I’ve been asking the neighbors their thoughts, as many of the houses around us were completed around the same time.  Some neighbors in other parts of the subdivision have already replaced the roof, and most of the ones I’ve spoken to have indicated that they’re estimating the next couple of years as the time, so I know I’m in the right range.

I’ve also been asking around to neighbors that have already had their roofs done or who have received quotes, just to see if I can estimate what our costs might be.

I know I want to have the current roof removed.  Technically, you can add another layer but I’m not interested in putting new shingles on top of ones that have already deteriorated.  I just don’t see them lasting very long, and that would just hide any potential damage that lies under the current shingles.

I also want to replace the big box vents that air out the attic with ridge vents, that run along the top of the roof line, give  more even distribution of heat out of the attic, and I would also think would release more heat, given that they’re at the peak of the roof versus the box vents that are located at least a few feet below the roof peak.

I’m estimating that this will probably cost $5,000 – $6,000 given what I’ve heard from other neighbors and comparing the sizes of our houses.

We’ve been saving for a new roof since we moved in, knowing that it would eventually happen, so if we can wait until 2013, we should have all of this covered in our earmarked account.  If it needs to be done this year or if the cost is higher, we have enough other earmarked accounts that we could cover ourselves easily.

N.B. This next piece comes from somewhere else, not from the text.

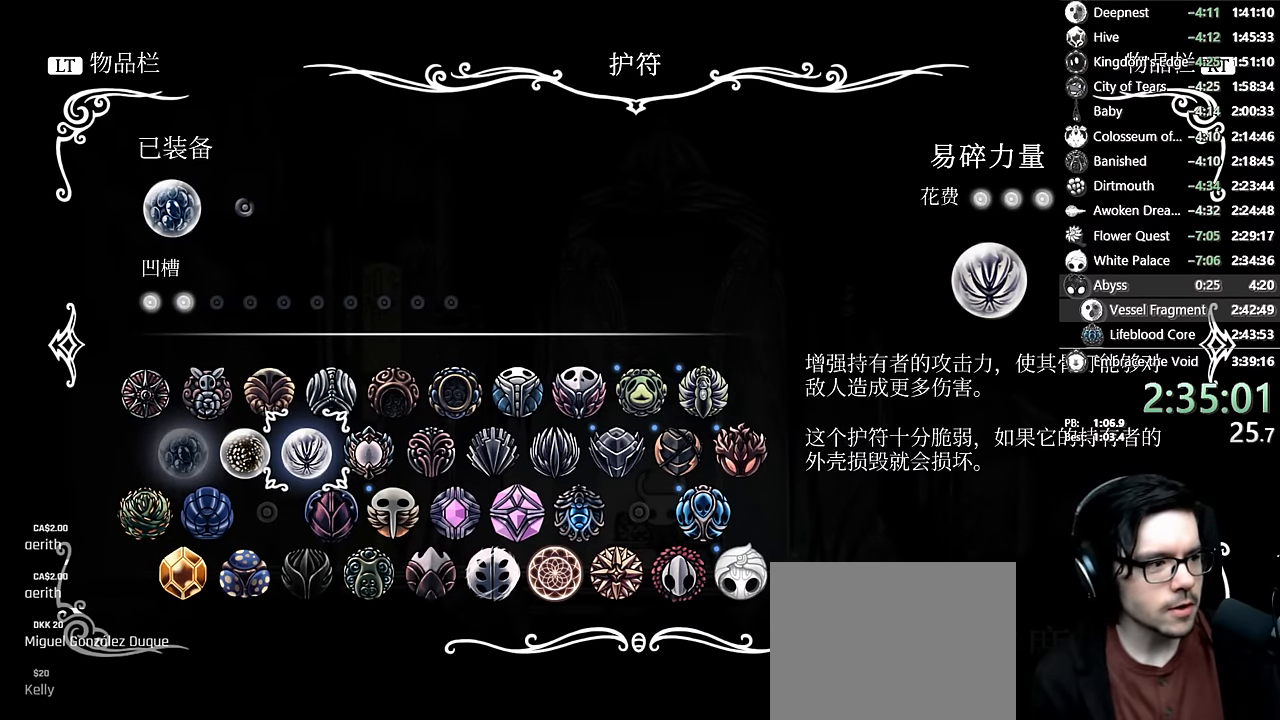
{"buttons": ["DPAD_RIGHT"], "left_stick": "center", "right_stick": "center", "events": [[167, "DPAD_RIGHT", "down"], [250, "DPAD_RIGHT", "up"], [317, "DPAD_RIGHT", "down"], [383, "DPAD_RIGHT", "up"], [483, "DPAD_RIGHT", "down"]]}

I also wonder if it would be of any benefit to try to collaborate with the neighbors.  If we all plan on getting it done at around the same time, it might be worth checking with a company to see if there could be any type of a break for multiple neighbors on the same block agreeing to do their roofs simultaneously.  I am not putting a lot of hope in this, as everybody has different schedules and will likely be looking at different criteria when choosing a contractor, but still, you never know.

What has been your experience with a new roof?